Agencies must consider records created by other agencies

03/23/98

D.C. CIRCUIT–The U.S. Court of Appeals in Washington, D.C., ruled in late February that federal government agencies must consider granting or denying records in their possession even if the documents were created by a different agency.

The appeals panel ruled that an agency must determine whether referring an FOI decision to the creating agency would significantly impair a requester’s ability to get the records or to get them in a timely manner.

The panel ordered the lower court to look again at the request of inmate Rolando Peralta, initially made to the U.S. Attorney’s Office, and determine whether a referral of pages to the FBI for processing effectively denied his request for those records. The FBI is notoriously behind in responding to FOI requests and routinely delays processing them by four to six years.

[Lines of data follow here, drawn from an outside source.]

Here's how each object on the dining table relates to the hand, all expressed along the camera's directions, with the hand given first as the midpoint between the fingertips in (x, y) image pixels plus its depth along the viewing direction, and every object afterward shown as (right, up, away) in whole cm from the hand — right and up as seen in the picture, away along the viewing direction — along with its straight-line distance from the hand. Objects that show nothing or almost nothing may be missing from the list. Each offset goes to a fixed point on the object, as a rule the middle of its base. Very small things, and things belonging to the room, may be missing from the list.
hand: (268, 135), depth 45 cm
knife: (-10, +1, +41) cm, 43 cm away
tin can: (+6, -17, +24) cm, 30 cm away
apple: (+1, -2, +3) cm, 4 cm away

Peralta, who in 1994 was an inmate at the Federal Correctional Institution in Terminal Island, Calif., filed an FOI Act request with the U.S. Attorney’s Office for records relating to his criminal conviction, and when the office failed to respond, filed a lawsuit against the agency in federal District Court in Washington, D.C.

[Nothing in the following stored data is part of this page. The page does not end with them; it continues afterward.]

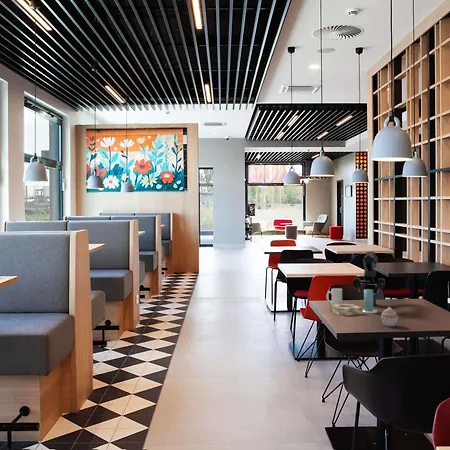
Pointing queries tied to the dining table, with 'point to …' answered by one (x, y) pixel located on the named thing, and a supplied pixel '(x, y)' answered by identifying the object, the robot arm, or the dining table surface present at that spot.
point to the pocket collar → (346, 309)
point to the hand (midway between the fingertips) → (368, 293)
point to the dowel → (368, 300)
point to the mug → (335, 296)
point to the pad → (370, 311)
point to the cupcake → (389, 317)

The U.S. Attorney’s office ultimately provided him with several hundred pages, denied several hundred more, and transferred his request for 290 more pages to the FBI, which it said had created the documents and therefore must make decisions about their release.

Then, in April 1994, the federal District Court dismissed the U.S. Attorney’s office from the case, saying it had complied with the FOI Act requirements. Because the FBI had not yet processed the records referred to it, the court would not rule on those records.

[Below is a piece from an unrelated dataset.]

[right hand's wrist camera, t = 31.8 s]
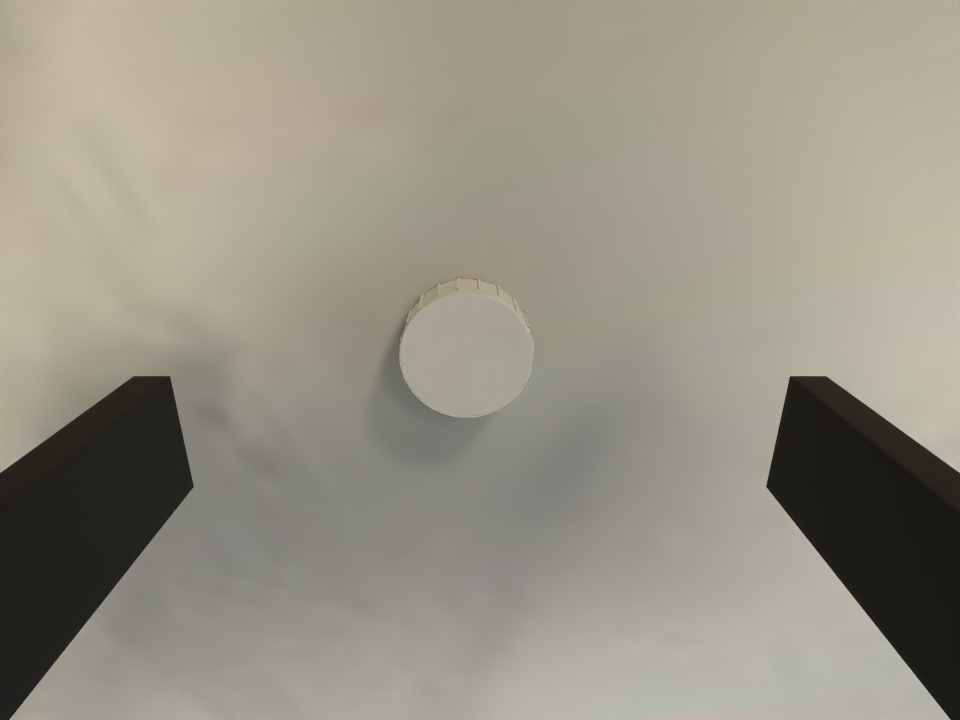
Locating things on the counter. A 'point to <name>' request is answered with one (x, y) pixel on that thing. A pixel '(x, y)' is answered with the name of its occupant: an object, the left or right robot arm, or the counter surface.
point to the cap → (466, 349)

Peralta appealed and the appeals panel ruled that the U.S. Attorney’s office is still a party to the case. It reversed the lower court’s decision that the agency could simply transfer records to the FBI for a decision.

The appeals panel cited two 1983 decisions that government agencies which referred records to other agencies would be withholding the records under the FOI Act unless they could offer reasonable explanations for the transfer. Neither Peralta nor the government had referred to the older decisions and the lower court did not cite the rulings.

The FOI Act does not directly authorize referrals; instead, it allows agencies to extend the time for responding to requests in order to consult with other agencies. (Peralta v. U.S. Attorney’s Office, Central District of Calif.; Counsel: Steven Goldblatt, Washington, D.C.)